A distanza di pochi mesi dall’avvio della raccolta differenziata porta a porta, a Santa Sofia arrivano le prime sanzioni mentre il Comune scova 82 “utenze fantasma”, ovvero i “furbetti” che non erano registrati e fino ad ora non hanno versato la Tari. «Grazie al cambiamento che c’è stato sono emerse le cosiddette utenze fantasma, solo noi ne abbiamo contate 82 – afferma il sindaco Daniele Valbonesi –. Con il nuovo sistema di raccolta dei rifiuti, infatti, sono state registrate 240 nuove dichiarazioni Tari, tra attività produttive e utenze domestiche. Il che significa che in autonomia queste realtà, tra cui potrebbero rientrare anche le 82 utenze fantasma rilevate, si sono registrate in autonomia. In altre parole si tratta di cittadini che prima non avevano un’utenza e che ora, dovendo avere la propria dotazione per lo smaltimento dei rifiuti, si sono fatti avanti».

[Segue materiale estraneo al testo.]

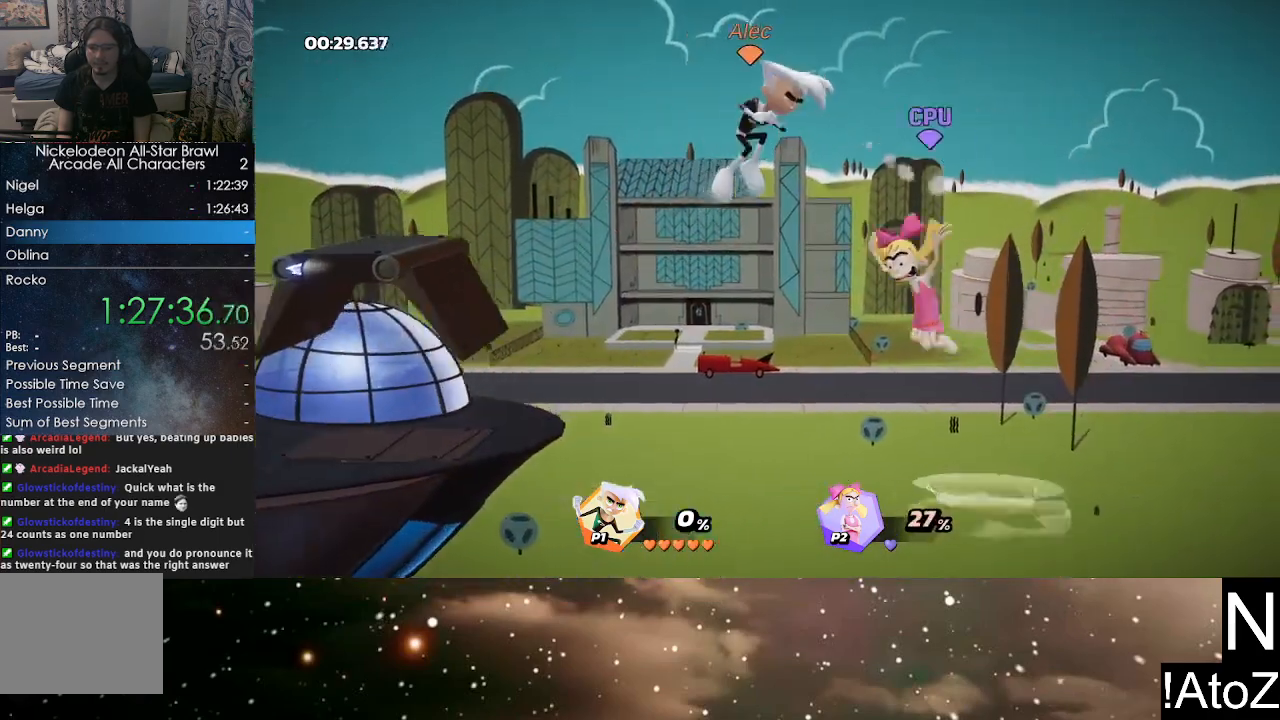
{"buttons": [], "left_stick": "down", "right_stick": "center", "events": [[50, "X", "up"], [100, "X", "down"], [200, "left_stick", "down-left"], [217, "X", "up"], [350, "left_stick", "center"], [500, "left_stick", "down"]]}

Nel frattempo nel comune dell’alta valle del Bidente sono emerse anche le prime criticità legate allo smaltimento dei rifiuti. «La raccolta differenziata sta andando abbastanza bene, la maggioranza dei cittadini ha risposto positivamente seguendo quelle che sono le disposizioni e le regole che questo sistema richiede – precisa il sindaco –. Rimangono alcuni problemi legati alle utenze delle seconde case, per le quali ci stiamo attrezzando, e criticità per alcune zone difficilmente raggiungibili dai mezzi come ad esempio il centro storico e alcune aree isolate del forese». Non mancano nemmeno i “furbetti” che abbandonano i rifiuti vicino ai cassonetti. Infatti, le autorità competenti hanno cominciato ad elevare le prime sanzioni a coloro che hanno abbandonato rifiuti indifferenziati. «Le sanzioni, di importo pari a 200 euro, hanno l’obiettivo principale di scoraggiare comportamenti scorretti da parte degli utenti».